§ Extract
:::
Free right turn

Published : Jun 18, 2010 00:00 IST

A migrant family outside an electronic goods outlet in Kolkata.-ARUNANGSU ROY CHOWDHURY

A migrant family outside an electronic goods outlet in Kolkata.-ARUNANGSU ROY CHOWDHURY

As the second United Progressive Alliance (UPA) government completes its first year in office, there are signs that 2009 could constitute a second turning point in India's post-Independence economic history. UPA-II is different from its predecessor inasmuch as this coalition government, although still led by the Congress and Prime Minister Manmohan Singh, is not hampered by Left support for survival. It, therefore, was and is widely seen as capable of adopting policies that could not be implemented by the previous government because of the role of the Left. Hence, at the end of year one of its tenure, attention is focussed on the direction policy is taking and whether the absence of the Left has resulted in a significant shift or turning point in economic policy.
:::
§ Stated task
Copy everything in the article on the UPA government from "As the second" down to "in economic policy.", switching "turning point" to "watershed". The listing after this text comes from a different source.

§ Provided data
:::
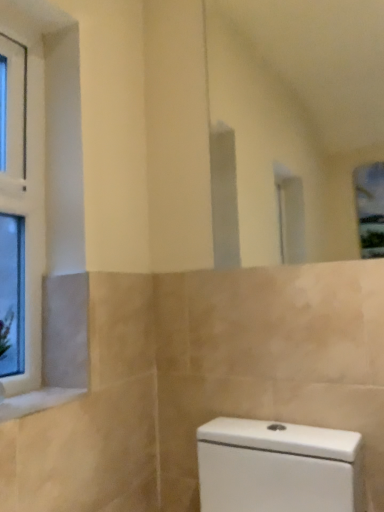
Where is `white marble window sill at lower left`? Image resolution: width=384 pixels, height=512 pixels. white marble window sill at lower left is located at coordinates (36, 401).

Image resolution: width=384 pixels, height=512 pixels. Describe the element at coordinates (36, 401) in the screenshot. I see `white marble window sill at lower left` at that location.

What is the approximate height of white marble window sill at lower left?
:::
§ Worked solution
As the second United Progressive Alliance (UPA) government completes its first year in office, there are signs that 2009 could constitute a second watershed in India's post-Independence economic history. UPA-II is different from its predecessor inasmuch as this coalition government, although still led by the Congress and Prime Minister Manmohan Singh, is not hampered by Left support for survival. It, therefore, was and is widely seen as capable of adopting policies that could not be implemented by the previous government because of the role of the Left. Hence, at the end of year one of its tenure, attention is focussed on the direction policy is taking and whether the absence of the Left has resulted in a significant shift or watershed in economic policy.